◆ **PROBLEMS AND TASKS**:
- A) Write out the table-join passage below from "Now, we can" up to and including "Endeavor Air Inc.".
- B) Answer these questions using the table-join passage below:
(i) In the first join, which airports column is matched with flights$dest?
(ii) Which two suffixes distinguish the name fields from the airports and airlines tables?
(iii) How many rows does the tibble from the query for Ford airport and Endeavor contain?

◆ **PROVIDED PASSAGE**:
Again, if we happened to know the code for Endeavor Airlines (EV
), then we could just use the flights
table. If we don’t, however, we need to join the flights and airlines tables to relate flights with the associated airlines (including their name).
flights_airports_airlines <- flights %>%
left_join(airports,
by = c("dest" = "faa")
) %>%
left_join(airlines,
by = c("carrier" = "carrier"),
suffix = c(".airport", ".airline"),
)
flights_airports_airlines
## # A tibble: 336,776 x 27
## year month day dep_time sched_dep_time dep_delay arr_time sched_arr_time
## <int> <int> <int> <int> <int> <dbl> <int> <int>
## 1 2013 1 1 517 515 2 830 819
## 2 2013 1 1 533 529 4 850 830
## 3 2013 1 1 542 540 2 923 850
## 4 2013 1 1 544 545 -1 1004 1022
## 5 2013 1 1 554 600 -6 812 837
## 6 2013 1 1 554 558 -4 740 728
## 7 2013 1 1 555 600 -5 913 854
## 8 2013 1 1 557 600 -3 709 723
## 9 2013 1 1 557 600 -3 838 846
## 10 2013 1 1 558 600 -2 753 745
## # ... with 336,766 more rows, and 19 more variables: arr_delay <dbl>,
## # carrier <chr>, flight <int>, tailnum <chr>, origin <chr>, dest <chr>,
## # air_time <dbl>, distance <dbl>, hour <dbl>, minute <dbl>, time_hour <dttm>,
## # name.airport <chr>, lat <dbl>, lon <dbl>, alt <dbl>, tz <dbl>, dst <chr>,
## # tzone <chr>, name.airline <chr>
Here, we needed to specify which keys should match up for the joins. The first join matches flights$dest
with airports$faa
, the second flights$carrier
with airlines$carrier
.
We also needed to deal with the issue of name conflicts. Both the airports and airlines tables have a name
field. We add the suffix
to the last query to distinguish name.airport
and name.airline
.
Now, we can query flights to Ford airport by Endeavor by name.
flights_airports_airlines %>%
filter(
str_detect(name.airport, "Ford"),
str_detect(name.airline, "Endeavor"),
) %>%
select(year, month, day, carrier, name.airport, name.airline)
## # A tibble: 44 x 6
## year month day carrier name.airport name.airline
## <int> <int> <int> <chr> <chr> <chr>
## 1 2013 1 2 9E Gerald R Ford Intl Endeavor Air Inc.

◆ **SUPPLIED RECORDS**:
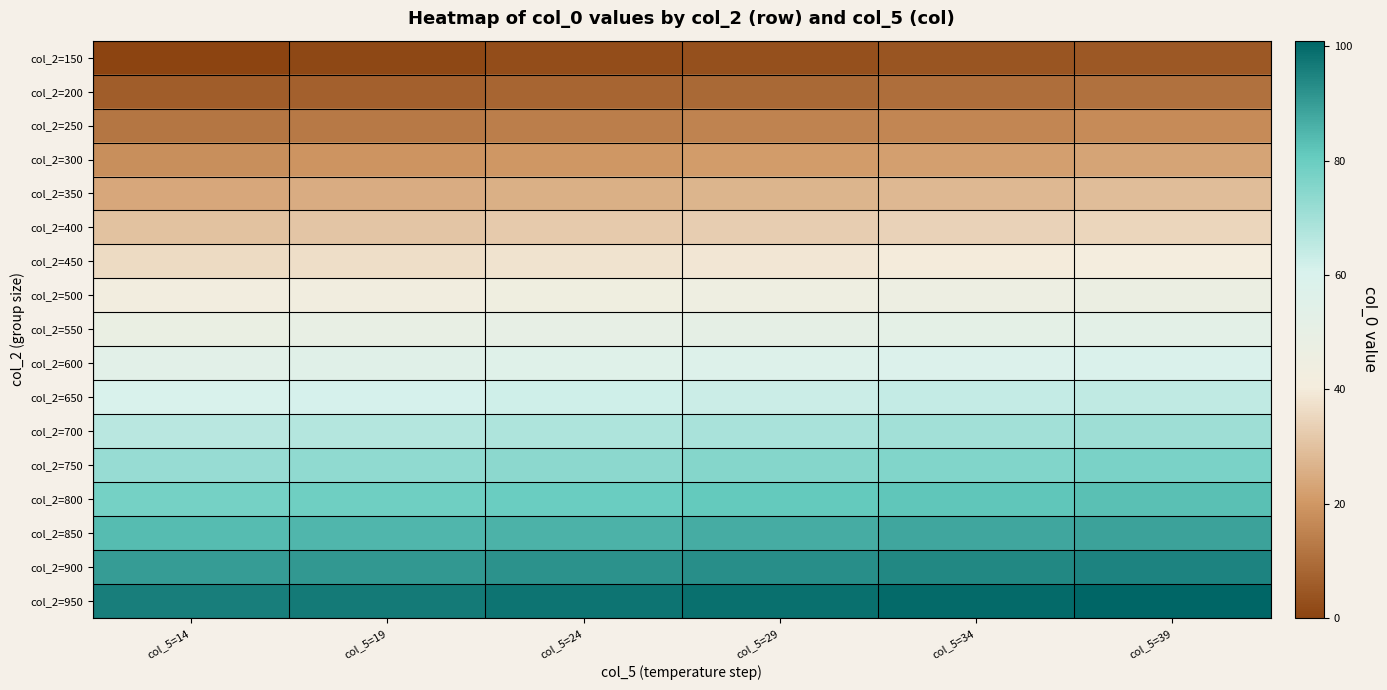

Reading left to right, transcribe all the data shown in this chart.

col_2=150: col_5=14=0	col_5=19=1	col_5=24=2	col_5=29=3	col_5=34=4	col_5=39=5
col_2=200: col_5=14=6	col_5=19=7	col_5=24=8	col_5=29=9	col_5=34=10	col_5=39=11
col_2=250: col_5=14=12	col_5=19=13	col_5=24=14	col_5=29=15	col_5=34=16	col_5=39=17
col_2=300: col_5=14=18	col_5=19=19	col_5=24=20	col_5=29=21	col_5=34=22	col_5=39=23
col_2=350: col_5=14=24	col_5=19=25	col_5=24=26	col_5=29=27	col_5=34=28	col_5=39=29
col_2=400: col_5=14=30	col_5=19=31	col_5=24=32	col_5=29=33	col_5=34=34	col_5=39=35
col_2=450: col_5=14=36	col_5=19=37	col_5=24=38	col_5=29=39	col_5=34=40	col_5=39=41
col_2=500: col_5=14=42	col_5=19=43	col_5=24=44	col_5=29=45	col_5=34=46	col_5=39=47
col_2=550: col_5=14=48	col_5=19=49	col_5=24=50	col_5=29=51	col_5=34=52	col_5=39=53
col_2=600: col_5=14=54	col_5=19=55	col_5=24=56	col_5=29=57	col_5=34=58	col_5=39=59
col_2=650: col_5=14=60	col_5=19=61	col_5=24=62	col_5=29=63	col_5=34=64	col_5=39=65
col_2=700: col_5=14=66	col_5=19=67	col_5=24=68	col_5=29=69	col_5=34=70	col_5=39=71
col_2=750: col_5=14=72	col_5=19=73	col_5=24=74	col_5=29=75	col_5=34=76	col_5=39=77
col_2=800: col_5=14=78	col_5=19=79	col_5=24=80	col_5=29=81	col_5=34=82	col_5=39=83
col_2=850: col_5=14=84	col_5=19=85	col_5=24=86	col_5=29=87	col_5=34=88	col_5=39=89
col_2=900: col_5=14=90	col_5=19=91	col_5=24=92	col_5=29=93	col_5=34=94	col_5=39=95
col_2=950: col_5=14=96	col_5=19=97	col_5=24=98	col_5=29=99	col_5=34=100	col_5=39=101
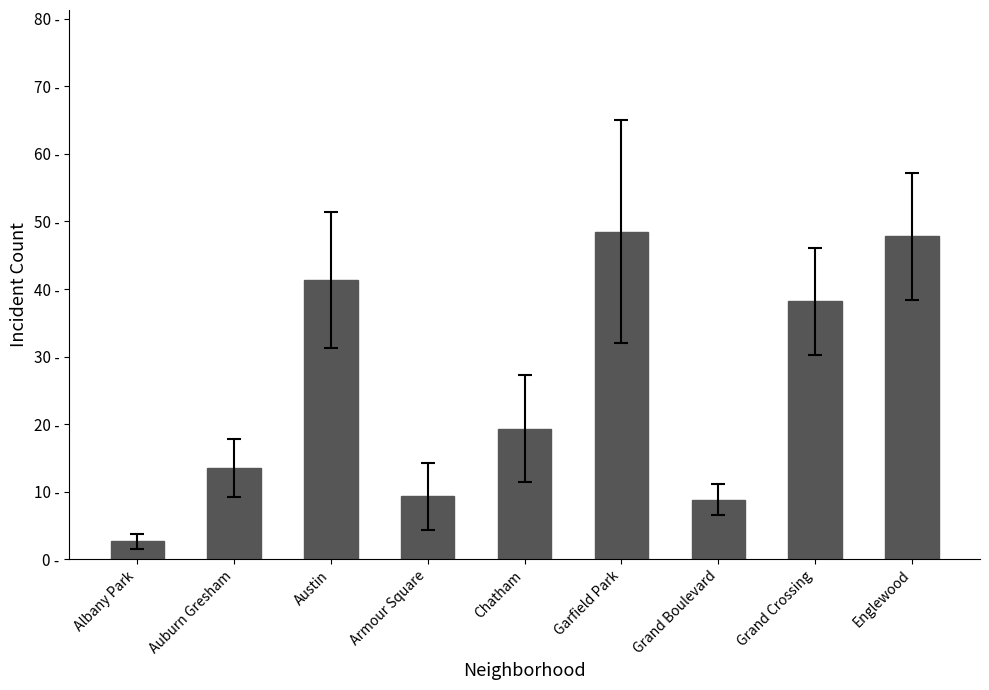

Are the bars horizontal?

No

◆ **EXERCISE RESPONSES**:
- A)
Now, we can query flights to Ford airport by Endeavor by name.
flights_airports_airlines %>%
filter(
str_detect(name.airport, "Ford"),
str_detect(name.airline, "Endeavor"),
) %>%
select(year, month, day, carrier, name.airport, name.airline)
## # A tibble: 44 x 6
## year month day carrier name.airport name.airline
## <int> <int> <int> <chr> <chr> <chr>
## 1 2013 1 2 9E Gerald R Ford Intl Endeavor Air Inc.

- B)
(i) faa (airports$faa)
(ii) ".airport" and ".airline"
(iii) 44